- [Excerpted text]:
= = =
Monday, March 23, 2015
I love Saturdays. I love waking early, getting dressed and attacking a day full of possibilities - mostly, in my mind, the possibility of catching up, working on big projects, getting as much done as possible. The absence of school and presence of another adult in the house opens the door to things I'm not usually able to get to during the week. In my mind, a good Saturday is one where I work ceaselessly and wind up exhausted and asleep by ten pm. I love that feeling of accomplishment.
There is one thing I struggle with on that quest for complete Saturday domination. My huge to do list requires efficiency that waits for no man and, as a result, my patience is severely tested. If made to wait for even a few minutes for something I need from someone else, I can feel it prickling. My internal time piece counting down the moments with increasing urgency because I must get to all the things. Even including little ones in my work eats at me, knowing I could move faster, better, work harder without them in my way.
Thinking that way is a bit of a problem.
This past week, a few big things touched my community. A Mama I know lost her 3 week old baby. A fellow blogger lost her battle with cancer and left behind four small children. Hard and horrible things happen every day, but something about these particular instances stopped me. These are women approximately my age, living lives not that different than my own. They could be me.
= = =
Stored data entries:
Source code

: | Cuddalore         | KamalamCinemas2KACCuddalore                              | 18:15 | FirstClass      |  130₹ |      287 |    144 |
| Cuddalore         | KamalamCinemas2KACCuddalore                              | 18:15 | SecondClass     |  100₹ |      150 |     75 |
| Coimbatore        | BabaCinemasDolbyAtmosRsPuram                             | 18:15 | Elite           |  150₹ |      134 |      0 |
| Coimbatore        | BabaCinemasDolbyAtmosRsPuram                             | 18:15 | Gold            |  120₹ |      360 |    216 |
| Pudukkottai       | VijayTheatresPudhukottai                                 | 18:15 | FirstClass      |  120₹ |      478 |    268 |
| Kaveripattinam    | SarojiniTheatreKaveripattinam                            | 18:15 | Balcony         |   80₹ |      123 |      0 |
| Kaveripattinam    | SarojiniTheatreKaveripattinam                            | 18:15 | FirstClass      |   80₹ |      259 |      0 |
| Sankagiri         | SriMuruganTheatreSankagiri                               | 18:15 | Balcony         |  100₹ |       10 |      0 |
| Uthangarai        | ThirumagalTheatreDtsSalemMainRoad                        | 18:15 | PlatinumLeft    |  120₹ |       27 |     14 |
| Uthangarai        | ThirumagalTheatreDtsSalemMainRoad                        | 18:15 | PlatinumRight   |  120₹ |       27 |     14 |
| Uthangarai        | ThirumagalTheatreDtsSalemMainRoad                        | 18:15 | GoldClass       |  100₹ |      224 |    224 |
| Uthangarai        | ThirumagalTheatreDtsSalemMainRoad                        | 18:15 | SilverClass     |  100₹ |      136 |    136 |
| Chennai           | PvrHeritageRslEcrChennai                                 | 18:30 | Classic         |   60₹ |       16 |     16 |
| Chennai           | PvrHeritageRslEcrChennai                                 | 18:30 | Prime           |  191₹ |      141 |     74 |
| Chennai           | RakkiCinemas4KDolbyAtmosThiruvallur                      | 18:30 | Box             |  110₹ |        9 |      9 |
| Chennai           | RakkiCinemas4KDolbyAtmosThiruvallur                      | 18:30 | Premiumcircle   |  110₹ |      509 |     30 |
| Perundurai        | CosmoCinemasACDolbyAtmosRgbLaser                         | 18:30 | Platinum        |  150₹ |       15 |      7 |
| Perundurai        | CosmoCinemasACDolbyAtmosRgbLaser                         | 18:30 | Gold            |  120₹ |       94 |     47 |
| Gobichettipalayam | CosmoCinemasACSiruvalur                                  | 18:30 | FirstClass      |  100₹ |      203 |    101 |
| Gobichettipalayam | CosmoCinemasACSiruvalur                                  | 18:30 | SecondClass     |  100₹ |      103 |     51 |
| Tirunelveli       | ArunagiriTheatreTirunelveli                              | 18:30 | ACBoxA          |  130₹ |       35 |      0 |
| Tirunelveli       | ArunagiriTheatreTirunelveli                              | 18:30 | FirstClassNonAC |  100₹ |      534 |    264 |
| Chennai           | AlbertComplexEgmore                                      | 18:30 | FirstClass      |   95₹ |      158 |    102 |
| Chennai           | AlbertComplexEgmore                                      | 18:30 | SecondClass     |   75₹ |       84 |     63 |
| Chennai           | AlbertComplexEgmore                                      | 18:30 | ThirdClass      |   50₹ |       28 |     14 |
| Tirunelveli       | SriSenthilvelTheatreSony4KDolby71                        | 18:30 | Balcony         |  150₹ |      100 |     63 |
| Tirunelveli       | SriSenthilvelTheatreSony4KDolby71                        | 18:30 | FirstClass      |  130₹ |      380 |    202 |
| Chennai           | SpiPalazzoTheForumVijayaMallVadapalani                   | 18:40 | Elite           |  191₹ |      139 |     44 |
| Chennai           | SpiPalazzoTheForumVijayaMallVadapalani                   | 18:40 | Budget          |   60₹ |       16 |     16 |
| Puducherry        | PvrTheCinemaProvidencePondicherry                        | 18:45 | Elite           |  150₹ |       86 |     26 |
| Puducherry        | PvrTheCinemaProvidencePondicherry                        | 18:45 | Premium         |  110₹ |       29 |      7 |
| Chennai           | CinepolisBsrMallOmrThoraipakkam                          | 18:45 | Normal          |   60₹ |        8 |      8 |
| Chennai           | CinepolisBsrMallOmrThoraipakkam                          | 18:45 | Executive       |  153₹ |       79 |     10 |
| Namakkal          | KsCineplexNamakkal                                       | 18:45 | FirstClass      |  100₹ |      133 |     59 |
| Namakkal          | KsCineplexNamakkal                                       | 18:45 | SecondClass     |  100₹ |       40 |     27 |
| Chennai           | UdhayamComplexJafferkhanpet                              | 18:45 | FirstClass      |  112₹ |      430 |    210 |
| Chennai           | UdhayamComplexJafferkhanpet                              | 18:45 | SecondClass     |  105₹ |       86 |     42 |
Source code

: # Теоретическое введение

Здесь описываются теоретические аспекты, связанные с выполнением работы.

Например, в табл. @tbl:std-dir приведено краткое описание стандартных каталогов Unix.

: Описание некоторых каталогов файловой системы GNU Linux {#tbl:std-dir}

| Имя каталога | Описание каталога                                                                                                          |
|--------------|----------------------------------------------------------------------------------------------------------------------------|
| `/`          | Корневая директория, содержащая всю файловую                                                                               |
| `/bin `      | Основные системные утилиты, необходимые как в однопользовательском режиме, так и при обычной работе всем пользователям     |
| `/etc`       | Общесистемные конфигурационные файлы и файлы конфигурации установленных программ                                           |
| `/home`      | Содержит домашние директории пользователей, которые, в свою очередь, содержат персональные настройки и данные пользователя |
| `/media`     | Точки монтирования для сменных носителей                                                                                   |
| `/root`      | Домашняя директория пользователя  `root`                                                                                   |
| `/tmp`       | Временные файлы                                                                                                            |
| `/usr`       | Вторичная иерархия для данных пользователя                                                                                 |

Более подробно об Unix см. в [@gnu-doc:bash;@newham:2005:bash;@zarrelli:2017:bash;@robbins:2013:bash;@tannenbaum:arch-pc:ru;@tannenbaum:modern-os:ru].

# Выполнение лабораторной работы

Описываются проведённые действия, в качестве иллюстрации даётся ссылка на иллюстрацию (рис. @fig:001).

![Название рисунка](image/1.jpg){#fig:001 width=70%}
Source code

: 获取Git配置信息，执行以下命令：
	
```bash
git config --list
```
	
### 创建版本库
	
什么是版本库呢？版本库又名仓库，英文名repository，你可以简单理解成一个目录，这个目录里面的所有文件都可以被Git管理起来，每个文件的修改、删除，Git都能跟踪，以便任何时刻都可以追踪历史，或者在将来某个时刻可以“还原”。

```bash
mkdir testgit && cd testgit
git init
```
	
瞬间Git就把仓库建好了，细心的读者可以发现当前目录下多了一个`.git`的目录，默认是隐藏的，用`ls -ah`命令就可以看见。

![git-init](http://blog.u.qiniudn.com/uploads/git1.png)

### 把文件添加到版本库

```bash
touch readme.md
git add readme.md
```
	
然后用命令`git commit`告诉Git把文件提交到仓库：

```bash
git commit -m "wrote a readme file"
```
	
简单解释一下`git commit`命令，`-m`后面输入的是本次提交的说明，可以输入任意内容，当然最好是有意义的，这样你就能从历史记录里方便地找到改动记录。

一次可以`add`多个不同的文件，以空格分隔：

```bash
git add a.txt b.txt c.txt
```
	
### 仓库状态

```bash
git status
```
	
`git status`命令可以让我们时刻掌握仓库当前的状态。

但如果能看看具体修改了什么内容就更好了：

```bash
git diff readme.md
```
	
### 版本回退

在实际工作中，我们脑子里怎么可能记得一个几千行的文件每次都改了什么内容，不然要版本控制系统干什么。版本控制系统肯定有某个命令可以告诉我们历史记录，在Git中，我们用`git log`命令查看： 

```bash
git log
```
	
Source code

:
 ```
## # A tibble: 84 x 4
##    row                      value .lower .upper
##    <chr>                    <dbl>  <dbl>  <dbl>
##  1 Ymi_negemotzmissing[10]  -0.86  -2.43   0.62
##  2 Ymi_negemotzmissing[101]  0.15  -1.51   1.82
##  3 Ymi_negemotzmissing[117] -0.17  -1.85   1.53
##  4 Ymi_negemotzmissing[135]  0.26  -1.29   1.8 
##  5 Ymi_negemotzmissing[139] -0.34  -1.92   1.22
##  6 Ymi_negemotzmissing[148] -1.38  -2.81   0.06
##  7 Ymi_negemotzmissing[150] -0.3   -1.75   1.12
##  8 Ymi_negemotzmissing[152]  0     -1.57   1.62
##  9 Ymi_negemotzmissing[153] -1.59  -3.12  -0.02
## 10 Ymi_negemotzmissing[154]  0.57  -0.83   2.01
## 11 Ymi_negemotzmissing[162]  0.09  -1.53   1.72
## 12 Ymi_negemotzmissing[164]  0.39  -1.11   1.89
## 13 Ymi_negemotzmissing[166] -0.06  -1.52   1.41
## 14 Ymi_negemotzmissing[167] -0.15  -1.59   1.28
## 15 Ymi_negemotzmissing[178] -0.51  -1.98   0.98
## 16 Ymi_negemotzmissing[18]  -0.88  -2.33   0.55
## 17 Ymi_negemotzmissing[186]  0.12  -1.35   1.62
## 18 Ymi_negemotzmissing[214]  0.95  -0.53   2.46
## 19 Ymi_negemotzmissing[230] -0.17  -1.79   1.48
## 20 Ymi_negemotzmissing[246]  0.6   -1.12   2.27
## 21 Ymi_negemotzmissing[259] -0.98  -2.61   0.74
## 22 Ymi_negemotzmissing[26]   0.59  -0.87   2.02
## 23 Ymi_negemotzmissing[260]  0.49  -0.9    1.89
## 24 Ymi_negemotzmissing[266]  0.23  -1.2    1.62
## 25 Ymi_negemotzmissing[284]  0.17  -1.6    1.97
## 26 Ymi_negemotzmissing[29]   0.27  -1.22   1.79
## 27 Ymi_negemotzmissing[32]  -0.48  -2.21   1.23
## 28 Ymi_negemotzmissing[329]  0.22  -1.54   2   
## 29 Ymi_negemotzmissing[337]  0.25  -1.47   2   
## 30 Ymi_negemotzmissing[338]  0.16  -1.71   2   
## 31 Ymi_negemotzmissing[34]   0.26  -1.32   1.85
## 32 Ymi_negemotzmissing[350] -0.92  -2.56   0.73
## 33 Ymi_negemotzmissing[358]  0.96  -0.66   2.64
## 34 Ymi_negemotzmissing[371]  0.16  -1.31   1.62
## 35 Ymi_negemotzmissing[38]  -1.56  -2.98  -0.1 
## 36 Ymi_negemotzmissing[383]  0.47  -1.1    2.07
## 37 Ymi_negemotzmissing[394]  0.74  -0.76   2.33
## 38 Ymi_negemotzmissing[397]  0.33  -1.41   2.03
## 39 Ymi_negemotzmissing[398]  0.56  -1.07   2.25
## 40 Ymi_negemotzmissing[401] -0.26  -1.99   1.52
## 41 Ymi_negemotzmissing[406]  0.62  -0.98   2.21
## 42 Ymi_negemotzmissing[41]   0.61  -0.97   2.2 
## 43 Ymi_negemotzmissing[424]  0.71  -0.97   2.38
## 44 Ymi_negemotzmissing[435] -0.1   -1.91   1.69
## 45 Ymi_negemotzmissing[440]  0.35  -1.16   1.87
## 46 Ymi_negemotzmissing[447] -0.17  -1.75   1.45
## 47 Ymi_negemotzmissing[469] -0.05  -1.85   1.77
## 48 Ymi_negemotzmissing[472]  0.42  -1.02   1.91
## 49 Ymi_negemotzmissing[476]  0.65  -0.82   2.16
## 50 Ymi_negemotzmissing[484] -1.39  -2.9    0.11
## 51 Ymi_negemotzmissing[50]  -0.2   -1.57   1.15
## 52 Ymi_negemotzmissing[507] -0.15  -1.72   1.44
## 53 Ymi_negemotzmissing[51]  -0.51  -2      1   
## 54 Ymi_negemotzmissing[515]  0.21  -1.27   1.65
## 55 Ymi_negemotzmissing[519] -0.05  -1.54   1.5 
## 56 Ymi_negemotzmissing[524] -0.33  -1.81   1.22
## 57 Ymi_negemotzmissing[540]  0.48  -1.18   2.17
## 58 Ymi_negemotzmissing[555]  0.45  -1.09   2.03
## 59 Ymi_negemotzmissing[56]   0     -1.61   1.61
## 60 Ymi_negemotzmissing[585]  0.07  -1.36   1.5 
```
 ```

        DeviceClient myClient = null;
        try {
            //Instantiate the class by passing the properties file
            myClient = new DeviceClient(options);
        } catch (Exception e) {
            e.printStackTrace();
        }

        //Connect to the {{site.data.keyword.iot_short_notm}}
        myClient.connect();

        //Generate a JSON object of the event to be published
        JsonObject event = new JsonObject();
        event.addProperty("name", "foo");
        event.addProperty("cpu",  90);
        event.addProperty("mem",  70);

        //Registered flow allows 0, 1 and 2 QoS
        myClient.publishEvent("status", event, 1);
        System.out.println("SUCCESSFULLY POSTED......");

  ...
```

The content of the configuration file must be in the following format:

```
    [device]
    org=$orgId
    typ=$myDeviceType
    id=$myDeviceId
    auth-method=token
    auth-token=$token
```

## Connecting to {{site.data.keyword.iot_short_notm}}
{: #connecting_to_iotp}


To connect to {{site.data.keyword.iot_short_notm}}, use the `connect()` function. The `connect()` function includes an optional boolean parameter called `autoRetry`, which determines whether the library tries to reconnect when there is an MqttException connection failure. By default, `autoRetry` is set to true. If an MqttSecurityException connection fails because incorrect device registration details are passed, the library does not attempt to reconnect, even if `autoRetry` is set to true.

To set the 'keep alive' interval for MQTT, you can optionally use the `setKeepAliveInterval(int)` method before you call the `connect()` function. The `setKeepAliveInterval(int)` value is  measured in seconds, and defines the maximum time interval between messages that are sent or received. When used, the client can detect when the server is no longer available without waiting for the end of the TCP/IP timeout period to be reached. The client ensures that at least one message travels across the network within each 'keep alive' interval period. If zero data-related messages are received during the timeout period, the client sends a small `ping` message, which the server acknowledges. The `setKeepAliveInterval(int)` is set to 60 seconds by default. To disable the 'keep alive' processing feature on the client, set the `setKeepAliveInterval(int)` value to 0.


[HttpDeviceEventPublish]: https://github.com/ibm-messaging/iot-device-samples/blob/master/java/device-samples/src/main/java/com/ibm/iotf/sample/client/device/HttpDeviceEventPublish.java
= = =
- [Your tasks]:
• A. List the possibilities that the narrator of the Saturday post says are mostly in mind when facing a Saturday.
• B. Write what comes next in the Saturday post, picking up after its final sentence, "They could be me."

- [Answers for the tasks]:
• A. Catching up, working on big projects, and getting as much done as possible.

• B.
Sunday morning, getting ready for church, I thought about efficiency...and remembered (too late) that I had decided not to fuss at my family to get them out of the door on time. Oops.
Being efficient in and of itself isn't a bad thing. It can be almost a virtue of sorts, the kind of thing one looks for when hiring a potential employee, for example. An efficient home can be a quite peaceful place to live, one that never feels particularly rushed because everything is done how it should. The trouble begins, as with most things, when we forsake all else in pursuit of that one thing.
In family life, it's a tough balance to strike. Whether you stay at home all day or go to work, some things are going to have to be done, and done while also living in relationship with others. Keeping what matters most in the forefront of your mind can be difficult when there are meals to prepare and clean up afterward, a steady march of dirty laundry to deal with, bills to pay. It can be easy to elevate those things while pushing aside the better part - the human part.
The truth of it is - sometimes relationships require our undivided attention. Sometimes the dishes will sit in the sink because we stopped and had a heart to heart after supper instead of rushing on to the next thing. Sometimes life will look a little bit messier than we'd like, or the ultimate list of Saturday domination ends up fizzling out because something came up that needed us to slow, think, relate.
It's all a balance. One that I struggle to find each and every day. What am I called to in this moment? What is the next right thing? What is the better part for me, for them, right now?
Sometimes it's getting the chores done. The clean slate of the weekend. A family working together. And sometimes it's recognizing that today is just not that day.
It's a different sort of domination. A domination of self in pursuit of something better, knowing that none of this is a guarantee. A balanced life is one that blends work with life, and never loses sight of what matters the most.
I'm still an efficiency addict, and I doubt that will change. But I hope to also be someone who can be relied upon to be thoughtful, helpful, sensitive and self effacing. At the end of the day, that's the sort of life I want to live.